La kinésithérapie est une option naturelle pour soulager la douleur sciatique. Toutefois, elle ne la guérit pas. La kinésithérapie propose des massages, des étirements et des exercices afin d’améliorer la souplesse et promouvoir la sécrétion d’antidouleurs naturels. La personne est encouragée à prendre en charge sa santé en effectuant les exercices prescrits par le kinésithérapeute. En cas de sciatique aiguë, la kinésithérapie n’est généralement pas très efficace. Le bénéfice initial des exercices s’atténue après quelques heures. Par contre, elle est plutôt utile en traitement de deuxième ligne afin de prévenir les récidives.

Que penser des traitements contre la douleur sciatique?

La sciatique disparaît souvent d’elle-même après quelques semaines de prise d’anti-inflammatoires et de repos.

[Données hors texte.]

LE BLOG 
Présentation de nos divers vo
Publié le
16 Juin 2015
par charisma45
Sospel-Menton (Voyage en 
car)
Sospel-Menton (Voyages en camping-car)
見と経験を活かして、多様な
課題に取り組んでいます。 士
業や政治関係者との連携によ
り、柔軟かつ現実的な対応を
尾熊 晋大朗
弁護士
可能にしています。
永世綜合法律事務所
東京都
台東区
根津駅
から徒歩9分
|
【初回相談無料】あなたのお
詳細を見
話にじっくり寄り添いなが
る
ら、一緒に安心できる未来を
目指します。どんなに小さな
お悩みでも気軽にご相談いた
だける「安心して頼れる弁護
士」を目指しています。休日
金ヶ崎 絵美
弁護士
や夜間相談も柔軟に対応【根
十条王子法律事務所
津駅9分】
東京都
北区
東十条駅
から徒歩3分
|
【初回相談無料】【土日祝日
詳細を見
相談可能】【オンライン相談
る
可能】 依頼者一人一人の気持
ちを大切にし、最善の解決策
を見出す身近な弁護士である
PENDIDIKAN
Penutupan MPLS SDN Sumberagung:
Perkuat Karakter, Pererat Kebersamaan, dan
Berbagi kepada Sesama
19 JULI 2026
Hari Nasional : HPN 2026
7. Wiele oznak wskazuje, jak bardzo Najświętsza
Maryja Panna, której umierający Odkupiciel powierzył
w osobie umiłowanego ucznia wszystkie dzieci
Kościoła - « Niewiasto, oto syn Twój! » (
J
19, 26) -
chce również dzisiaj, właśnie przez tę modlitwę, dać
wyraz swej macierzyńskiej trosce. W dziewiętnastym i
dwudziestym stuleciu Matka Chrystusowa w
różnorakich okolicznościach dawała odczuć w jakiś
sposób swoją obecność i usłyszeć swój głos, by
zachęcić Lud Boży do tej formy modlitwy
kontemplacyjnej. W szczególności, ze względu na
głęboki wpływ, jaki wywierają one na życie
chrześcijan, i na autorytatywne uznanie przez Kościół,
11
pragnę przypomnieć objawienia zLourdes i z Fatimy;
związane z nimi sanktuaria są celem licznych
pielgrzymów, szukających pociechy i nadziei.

Dans le cas d’une douleur sciatique prolongée due à une hernie discale, il est peu probable que des anti-inflammatoires ou des infiltrations puissent régler le problème de façon permanente. Dans ces cas, la chirurgie est généralement l’étape suivante. Certaines personnes répondant exceptionnellement bien aux infiltrations peuvent parfois éviter une chirurgie, mais il faut approcher les options de traitement de façon réaliste. Il est préférable de commencer avec les traitements les moins invasifs (médicaments) avant de procéder à une infiltration ou une chirurgie.